On the basis of our analysis, we expect around 90–95% of revenue to come from transactions, and only 5–10% from float. Of the 95%, the largest revenue source is likely to be remittances, transactions on basic savings accounts and shared interest on loans offered, backed by credit-scoring customers’ “digital footprints” (each around 20%). Other revenue sources will include G2P/direct benefit transfer payments and utility payments (around 10%). Airtime top-up is only expected to yield around 5–7% of the bank’s revenue, but would, of course, result in substantial savings for the MNO, in terms of both distribution costs and reduced customer churn.

We then examined the operational imperatives for an MNO to build a successful Payments Bank, including the IT, branding and marketing, call centre and core employee spend, as well as the costs of agent selection, on-boarding, training, monitoring and, of course, commisions.
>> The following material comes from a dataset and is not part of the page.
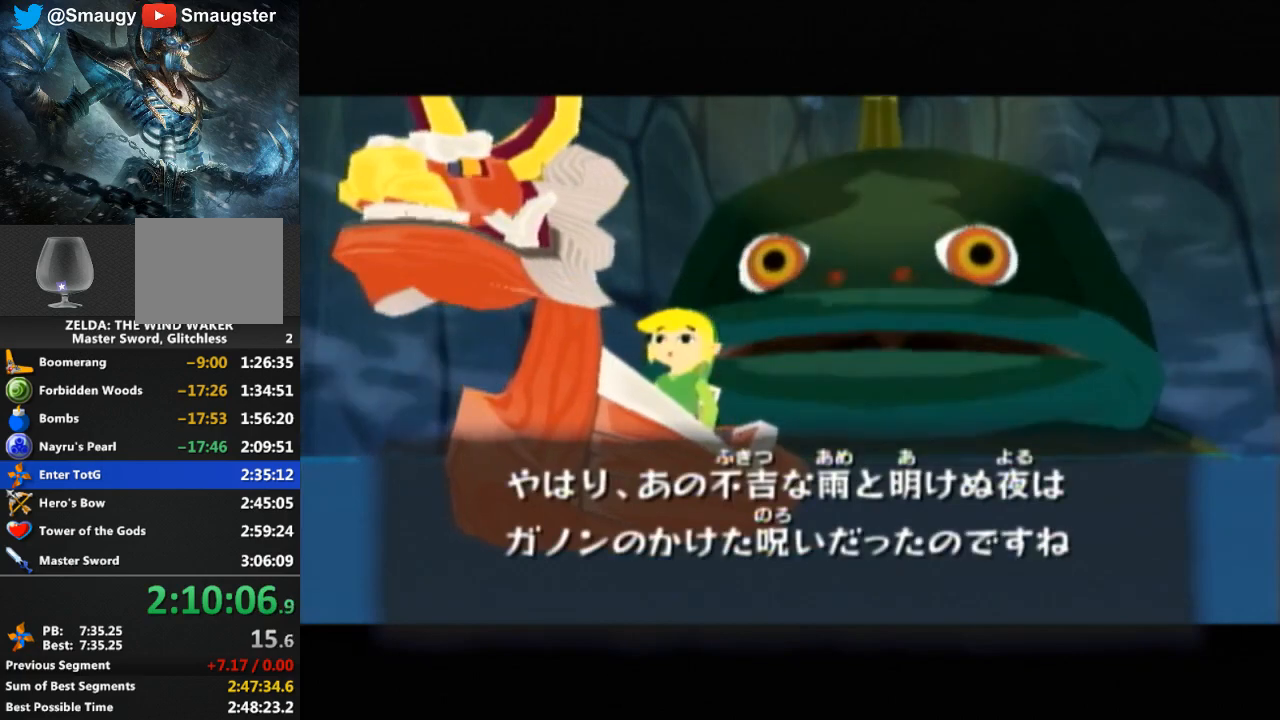
{"buttons": [], "left_stick": "center", "right_stick": "center", "events": [[67, "B", "down"], [133, "B", "up"], [267, "B", "down"], [333, "B", "up"], [367, "B", "down"], [400, "B", "up"], [467, "B", "down"], [500, "B", "up"]]}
Perhaps unsurprisingly, agent commissions and distribution operational expenses were the largest costs (in the range of 40–45% and 16–20%, respectively), followed by sales and marketing and HR costs (around 10% each).

On this basis, we built a comprehensive financial modelling of the potential for a relatively modest-sized MNO to achieve financial break-even (without factoring in the value of the expected reduced customer churn). We found that, with conservative estimates, a mid-sized MNO should break even in year 5, with an ARPU of around Rs.700–800 per customer. Importantly, the Earnings Before Interest, Taxes, Depreciation and Amortisation (EBITDA) margin grows rapidly from year 5 and is estimated to be 30–35% by year 8. We estimate the total payback period will be around 8 years, and that the internal rate of return will be 12–15% in the first 10 years.
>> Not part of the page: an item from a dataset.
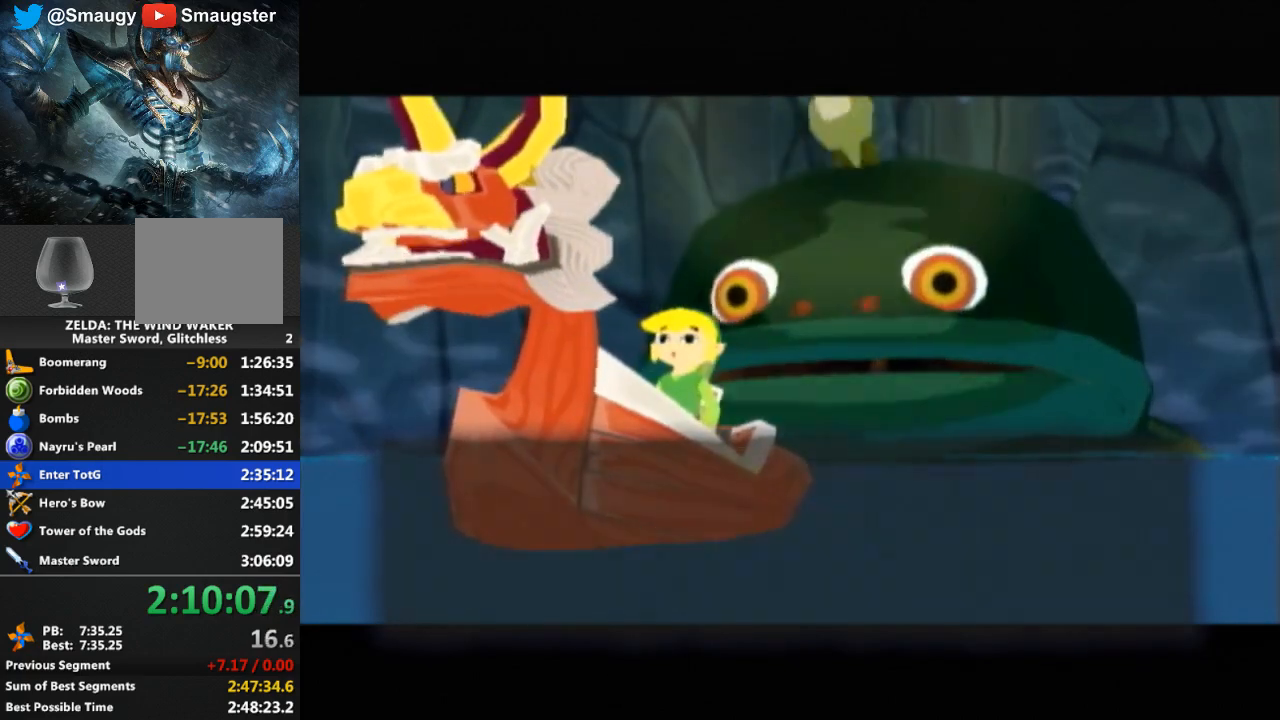
{"buttons": [], "left_stick": "center", "right_stick": "center", "events": [[133, "B", "down"], [167, "B", "up"], [233, "B", "down"], [300, "B", "up"], [433, "B", "down"], [500, "B", "up"]]}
So can mobile network operators make it as Payments Banks? There is clearly a long-term business case for MNOs to open and run Payments Banks. But, as many commentators (and indeed the Reserve Bank of India) have said, it is a long-term play, requiring significant investment. This is no different for a more traditional mobile money offering like M-PESA, MTN Money or hundreds of other mobile money offerings across the globe. Indeed, as GSMA has pointed out, seriousness of intent and significant investments are required to ensure that mobile money systems flourish and yield profits. Indeed, this is the key differentiator between mobile money deployments that “sprint” and those that “limp”. But as a Payments Bank, MNOs have significantly more options to derive revenue, particularly from transactions on, and to, the savings accounts they offer – if they are able to build and maintain a robust technological infrastructure to gain the trust of the mass market.